これは、主に株式給付引当金が13,935千円及びその他が26,606千円それぞれ増加したことによるものです。

⑤純資産

当第2四半期連結会計期間末に、前連結会計年度末に比べ399,349千円増加し、6,405,721千円となりました。これは、主に利益剰余金が511,596千円、自己株式が137,108千円それぞれ増加したことによるものです。

 

(2)キャッシュ・フローの状況

 当第2四半期連結会計期間末における現金及び現金同等物は、前連結会計年度末に比べ186,523千円増加し、4,328,174千円となりました。

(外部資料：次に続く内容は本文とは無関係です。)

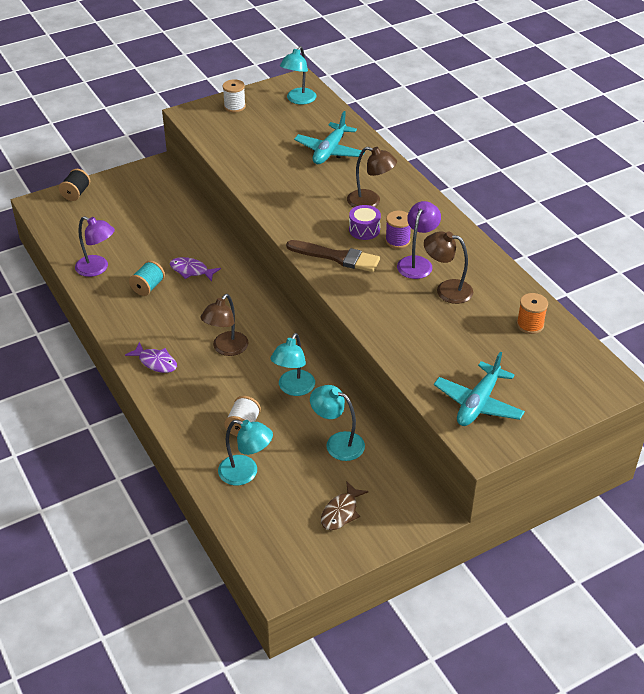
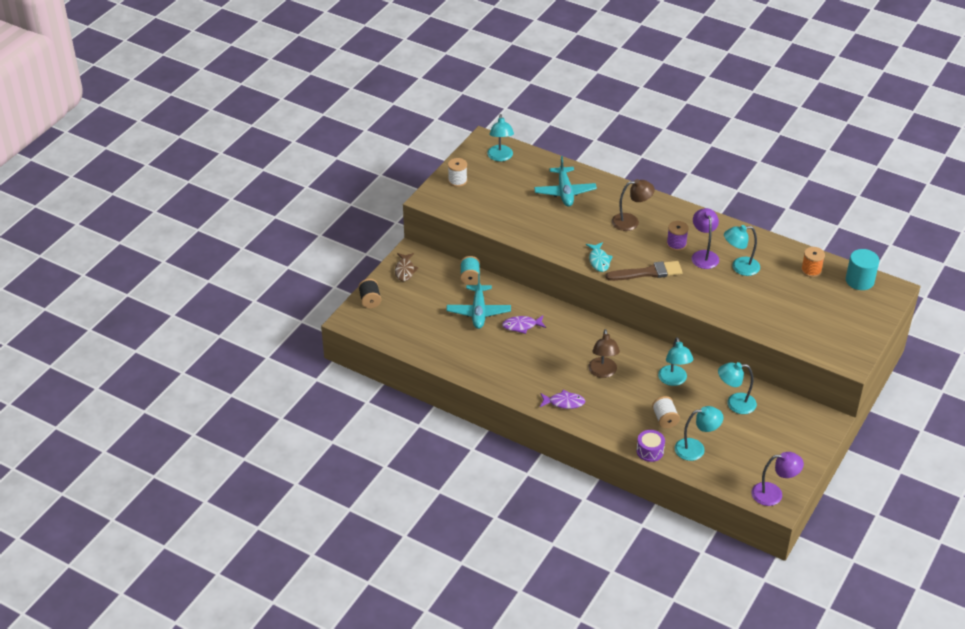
camera: 30 degrees left, 0 degrees up
purple lamp [75,216,115,277] -> purple lamp moved to [751,452,804,506]
turquoise spool [129,260,165,296] -> turquoise spool moved to [460,256,480,285]
brown fish [321,481,369,530] -> brown fish moved to [395,253,419,281]
purple drum [349,205,381,240] -> purple drum moved to [636,430,665,462]
brown lamp [424,231,473,304] -> turquoise lamp [724,225,760,276]
turquoise plane [434,352,525,426] -> turquoise plane moved to [446,274,511,329]
none -> turquoise fish [586,242,613,272]
none -> turquoise cylinder [846,249,879,290]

 当第2四半期連結累計期間における各キャッシュ・フローの状況とそれらの増減要因は、次のとおりであります。

 

(営業活動によるキャッシュ・フロー)

 営業活動によるキャッシュ・フローは、税金等調整前四半期純利益の計上(1,187,763千円)、売上債権及び契約資産の増額による支出(232,144千円)、賞与引当金の増額による収入(45,241千円)、未払金及び未払費用の増額による収入(41,164千円)、棚卸資産の増額による支出(45,587千円)、法人税等の支払額による支出(365,792千円)などにより666,826千円の収入(前年同四半期は790,603千円の収入)となりました。

 

(投資活動によるキャッシュ・フロー)

 投資活動によるキャッシュ・フローは、有形固定資産の取得による支出(2,748千円)、無形固定資産の取得による支出(8,739千円)、敷金及び保証金の差入による支出(56,469千円)、敷金及び保証金の回収による収入(16,300千円)などにより53,797千円の支出(前年同四半期は41,879千円の支出)となりました。

 

(財務活動によるキャッシュ・フロー)

 財務活動によるキャッシュ・フローは、リース債務の返済による支出(12,517千円)、自己株式の取得による支出(137,108千円)、配当金の支払額による支出(272,319千円)により421,944千円の支出(前年同四半期は394,958千円の支出)となりました。

 

(3)経営方針・経営戦略等

 当第2四半期連結累計期間において、当社グループが定めている経営方針・経営戦略等について重要な変更はありません。

 

(4)事業上及び財務上の対処すべき課題

 当第2四半期連結累計期間において、当社グループが対処すべき課題について重要な変更はありません。

 

(5)研究開発活動

 当社は、ソフトウエア開発事業の一環として、新製品・新技術の研究・開発に取り組んでおります。当第2四半期連結累計期間については、2,312千円の研究開発費を計上しております。

 

 

3【経営上の重要な契約等】

 当第2四半期連結会計期間において、経営上の重要な契約等の決定又は締結等はありません。